ALS update, after getting counsel from various people we have gone ahead and made the change from Johns Hopkins ALS clinic to the George Washington University ALS clinic. Our primary reason for this is our desire to be seen by a Neurologist and we were not able to do that at Hopkins. So on December 7th we will be taken, courtesy of the ALS van, to the GW clinic down in Washington D.C. Perhaps by now they’ll be able to give us A firm diagnosis and make us eligible for some trials. This past month had a couple of rough weeks where John was fighting a lung infection that left him especially weak. This combined with the ALS made it impossible to transport him out of bed so after a week, several phone calls and lots of heavy lifting with the family we were provided a sling lift by the ALS loan closet. It’s been such a blessing and would have cost us thousands to purchase. It’s helped us so much in transfer from bed to the chair etc....... Sometimes its difficult to plan ahead for the new equipment that we’ll need so we’re very grateful to have one now. After a trip to the doctors office and several rounds of Antibiotics he seems to be much better.

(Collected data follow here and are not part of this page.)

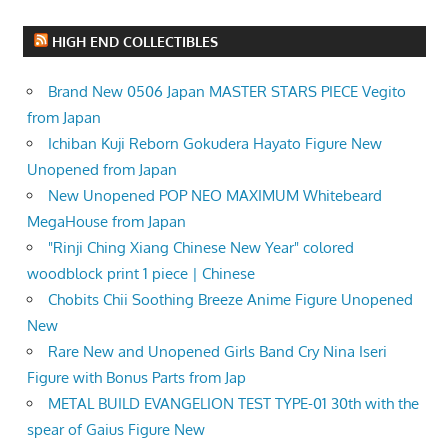
HIGH END COLLECTIBLES
Brand New 0506 Japan MASTER STARS PIECE Vegito
from Japan
Ichiban Kuji Reborn Gokudera Hayato Figure New
Unopened from Japan
New Unopened POP NEO MAXIMUM Whitebeard
MegaHouse from Japan
"Rinji Ching Xiang Chinese New Year" colored
woodblock print 1 piece | Chinese
Chobits Chii Soothing Breeze Anime Figure Unopened
New
Rare New and Unopened Girls Band Cry Nina Iseri
Figure with Bonus Parts from Jap
METAL BUILD EVANGELION TEST TYPE-01 30th with the
spear of Gaius Figure New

We need to be especially vigilant against future lung infections as its very difficult for John to cough deeply due to loss of diaphragm and other muscles. Thanks to John’s longtime friend Joe Mori and other friends, they have come up with the idea of “bringing church to John“ as its often too difficult to make the trip. Once a month on a Sunday evening we are treated to a wonderful time of worship. It also serves as a chance for John to visit with many of his friends he doesn’t often see. We’ll include some pictures of these times in future blogs.
One of the youth groups at our church showed up on a Sunday afternoon a few weeks ago and cleaned, organized and did yard work that we were unable to finish this fall. God has continually provided just what we need when we need it. The care and support of our friends continues to amaze us!!
This past weekend we made our traditional trek to pick out a Christmas tree. While the family picked out a tree, we ran it by John who was in the ALS transport van giving a thumbs up. After that we met at the mall where we enjoyed lunch together, followed by a couple hours of walking around the mall. It was so great to be OUT together as a family!!!
We have much to be thankful for and God has showed us his love, care and provision in new ways everyday. John says daily that regardless of his temporary condition, his greatest problem and “disease” has been taken care of by his Savior’s finished work at the cross, and we are never without hope!!